Haïgaz et Agop sont deux amis inséparables, ils ont survécu ensemble au génocide arménien en Turquie, ils vivent à présent l'un à côté de l'autre en France à Meudon. Ils se sont mariés à deux sœurs, Araxie et Haïganouch. Haïgaz est un homme sage prêt à tout pour sa famille et ses amis, quant à Agop c'est un impulsif qui s'emporte facilement et qui ne sait jamais quand il faut se taire. Alors quand Staline appelle la diaspora arménienne à revenir en URSS pour reconstruire une Arménie fière et indépendante, le sang d'Agop ne fait qu'un tour, il décide de retourner là-bas dans son pays en dépit des supplications d'Haïgaz.

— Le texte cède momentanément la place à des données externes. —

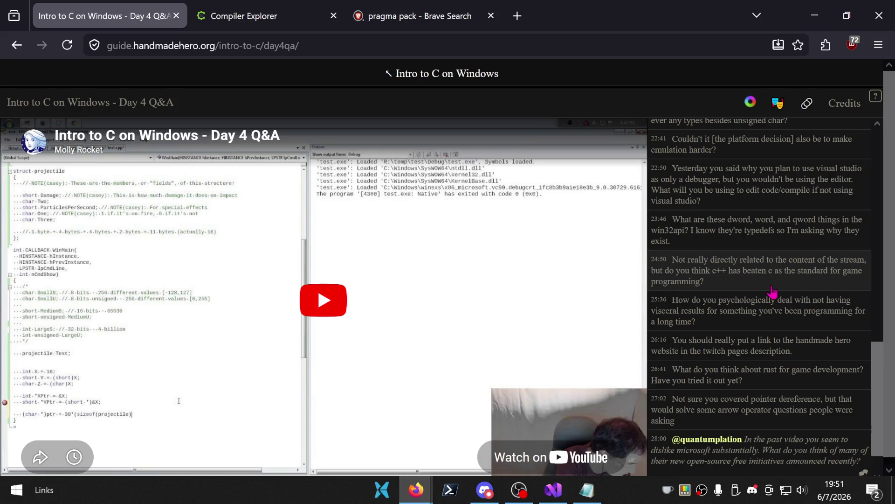
pyautogui.scroll(-1, 795, 294)
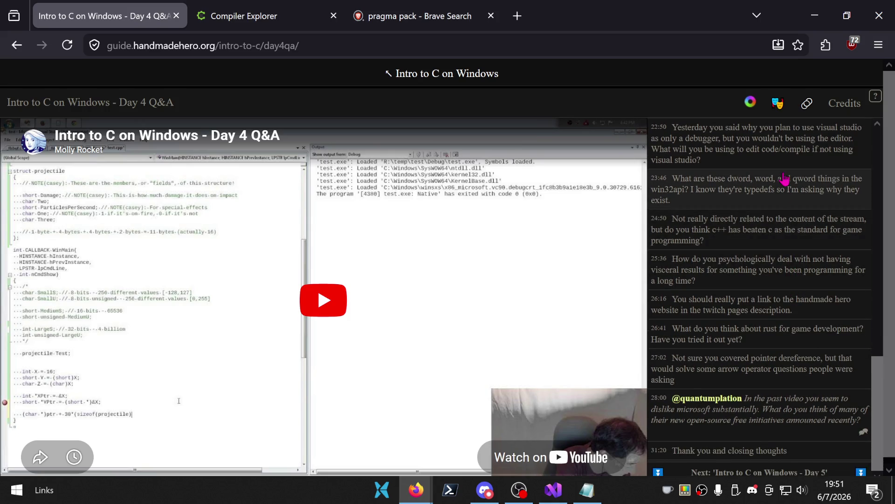
# - Play the Q&A answer on dword, word and qword types, pausing at 24:03
pyautogui.click(787, 197)
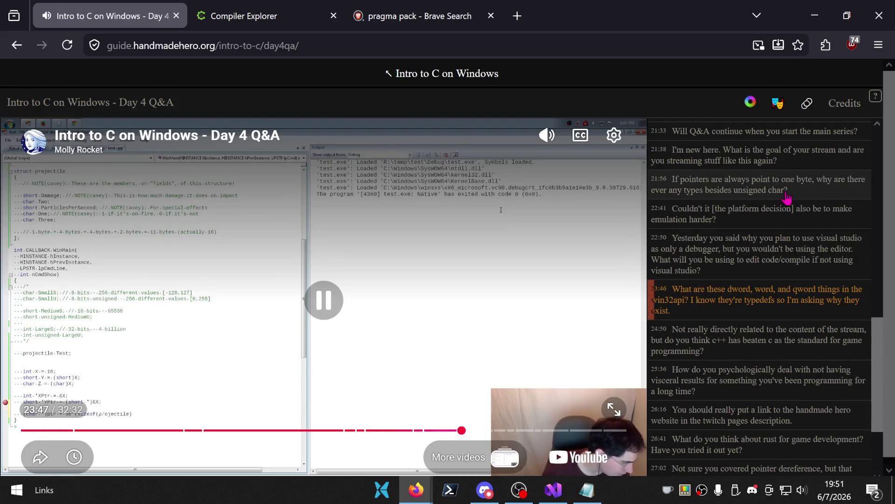
pyautogui.scroll(-3, 788, 198)
pyautogui.moveTo(783, 114)
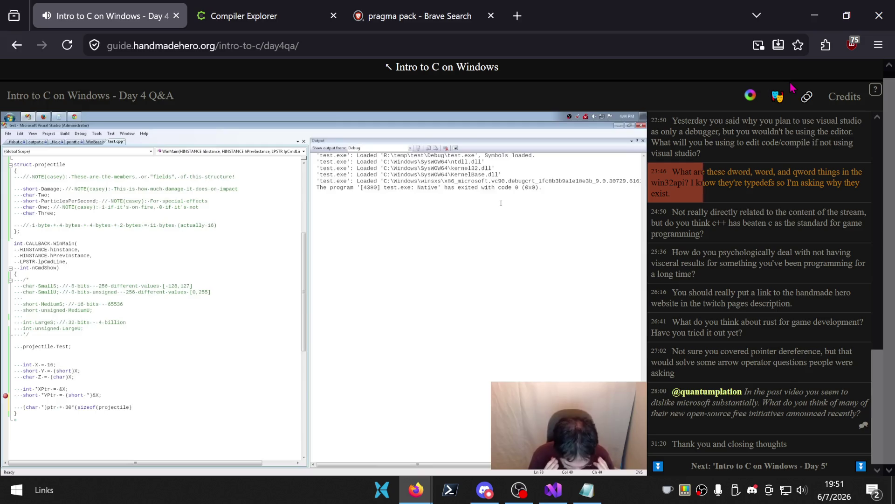
pyautogui.click(211, 265)
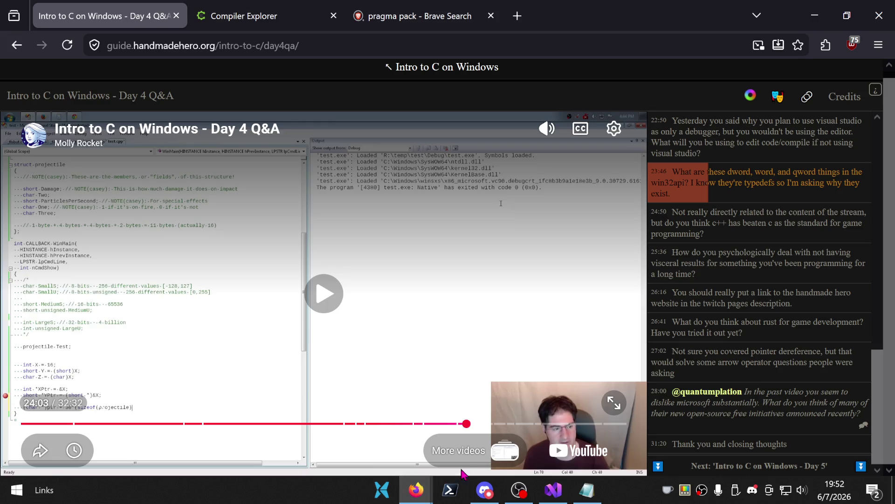
pyautogui.click(555, 491)
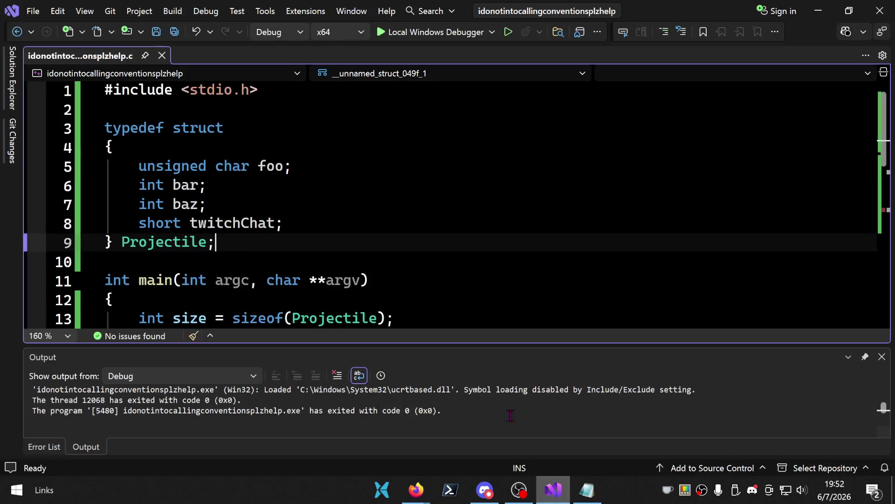
# - Bring Visual Studio forward and put the cursor after the Projectile struct on line 9
pyautogui.click(368, 225)
pyautogui.click(306, 247)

Mais méfiant, il y va seul sans Haïganouch et ses enfants. Avant d'embarquer sur le Rossia, Haïgaz lui demande de faire attention à son tempérament et d'essayer de retrouver Haïganouch la véritable sœur d'Araxie dont elle a été séparée lors de la marche de la mort.
Lors du voyage vers l'Arménie, Agop fait la connaissance de Zazou un jeune d'origine arménienne qui suit son oncle et sa tante, la seule famille qui lui reste. Ces deux là vont se lier d'amitié et ne plus se lâcher, d'autant plus qu'à Erevan ce n'est pas le bonheur attendu mais plutôt la froide réalité soviétique qui broie les hommes, les esprits et surtout tout espoir de revenir en France. Son caractère ne l'aidant pas, Agop finit par être déporté avec les milliers d'Arméniens revenus au pays vers la Sibérie. Avant d'être déporté, Agop a entendu qu'une célèbre poétesse répondant au nom d'Haïganouch a disparu laissant derrière elle des poèmes symbolisant l'âme arménienne et qui se transmettent en secret. Agop ne se doute pas qu'il s'agit de la sœur d'Araxie et que leurs destins vont se croiser pendant des années car Haïganouch se cache en Sibérie pour échapper à la vindicte du bras droit de Beria, chef du NKVD.
C'est leurs terribles destinées que nous suivons au fil des pages, les souffrances endurées, les espoirs déçus. Ian Manook raconte l'incroyable destinée du meilleur ami de son grand-père et celle de la petite sœur de sa grand-mère. On y retrouve l'absurdité du régime soviétique, la terreur que subissent les habitants qui tentent de se faire le plus discret possible pour éviter la déportation ou la mort pour une mauvaise parole. On a tout entendu sur l'URSS de Staline, on connaît sa folie sanguinaire, le régime de terreur qu'il a imposé mais c'est encore autre chose de lire ce qu'ont vécu les personnages principaux de ce livre, de voir ce qu'ils ont subi comme des milliers d'autres. Là c'est concret et effarant, des hommes tuent sans réfléchir pour ne pas être tués eux-mêmes, des gens en dénoncent d'autres pour obtenir un petit avantage en nature, et chacun fait tout son possible non pas pour vivre mais pour survivre.
C'est une belle saga familiale que nous livre Ian Manook, des personnages forts et hauts en couleur, des espérances déçues, des destins qui se croisent, des aventures terrifiantes, et la ténacité des personnages qui ne lâchent rien face à la barbarie. On se révolte avec Agop, on s'émeut du sort d'Haïganouch car nous sommes emportés par leur histoire. Tous les personnages sont attachants et lors de cette lecture, j'ai eu envie de me retrouver au milieu des réunions familiales car cela me rappelait quelques souvenirs d'enfance, ces fêtes pleines de bruit, de joie, de danses en dépit des absents.
On ne peut être que bouleversé par ce livre, par cette folie, ces souffrances endurées, mais aussi par l'espoir auquel s'accrochent les personnages jusqu'au bout. Après cette lecture, je n'ai pas pu m'empêcher d'acheter L'oiseau bleu d'Erzeroum qui raconte la tragique destinée d'Araxie et Haïganouch lors du génocide arménien.
Ce roman est un bel hommage à la mémoire d'un peuple, à sa solidarité mais surtout à sa résistance face à l'horreur. Je connaissais Ian Manook pour sa série Yeruldelgger que j'avais fortement appréciée, j'ai découvert une autre facette de son talent.